A short distance outside of Kinsale is Charles Fort, one of the area’s best-known attractions and finest surviving examples of a 17th century star-shaped fort. It’s a great destination for a hearty walk through Scilly and the village Summercove as well. Directly opposite is James Fort, named for James II, who landed here in his efforts to regain the throne of England. If you’re interested in how Kinsale’s past has shaped its present, then go for the history.

Go for the shopping
Following the success of the restaurant revolution came the rivival of Kinsale’s history in the arts and crafts guilds. Pottery, silver, candles, and glassware are all manufactured in town, with countless artists, sculptors, potters, and photographers with studios here, including Giles Norman, a renown photographer who specializes in black and white photos of Ireland. Shopping for these locally made and regionally inspired pieces of art is another great way to see the town, and shops along Main, Guardwell, Market, and Pearse Streets are brimming with interesting items. Handmade crafts from other parts of Ireland — wools, linens, metal, and stoneworks-are also widely available at shops throughout the town. If you appreciate Irish arts and crafts, go for the shopping.

Go for the sport
Biking and hiking on the country roads surrounding Kinsale are always high on the agenda of visitors to this part of West Cork, as is golf, of course, at the spectacular Old Head Golf Links, now rated as one of the best in the world. Another less famous course, Kinsale Golf Club, has a 9-hole parkland and an 18-hole meadowland course, both of which welcome visitors. Maritime activities are an essential element of any harbor town like this, so if deep sea angling, yacht charter, river trips, scuba diving, snorkeling, or windsurfing are of interest, go for the sport.

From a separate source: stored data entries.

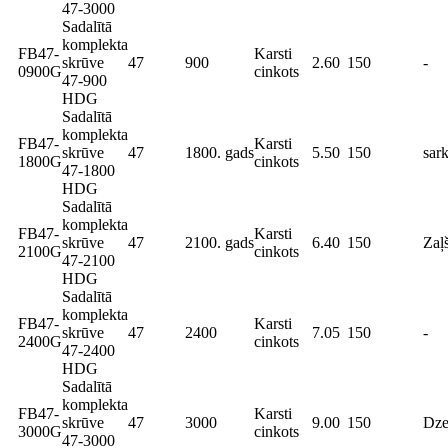
47-3000
Sadalītā
komplekta
FB47-
Karsti
skrūve
47
900
2.60
150
-
0900G
cinkots
47-900
HDG
Sadalītā
komplekta
FB47-
Karsti
skrūve
47
1800. gads
5.50
150
sar
1800G
cinkots
47-1800
HDG
Sadalītā
komplekta
FB47-
Karsti
skrūve
47
2100. gads
6.40
150
Zaļ
2100G
cinkots
47-2100
HDG
Sadalītā
komplekta
FB47-
Karsti
skrūve
47
2400
7.05
150
-
2400G
cinkots
47-2400
HDG
Sadalītā
komplekta
FB47-
Karsti
skrūve
47
3000
9.00
150
Dze
3000G
cinkots
47-3000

For a small town, Kinsale has an amazing choice of attractions, not the least of which is its proximity to other delightful places in this area of Cork like Blarney, Bantry, Cobh, Clonakilty, Midleton, and Timoleague, to name just a few.
Tourism officials offer this recipe for Kinsale’s success: “Take one spectacular location, season liberally with Norman, Spanish, and English influence, add one major battle and let simmer for 400 years. The result: Kinsale, a medieval town filled with fine food, traditional bars, beautiful buildings, narrow streets, shops and galleries, and plenty of activities on land and sea.”
They like to say that “Kinsale is not just a place, but a state of mind.” Once you visit, I think you’ll agree, and like me, keep going back for more.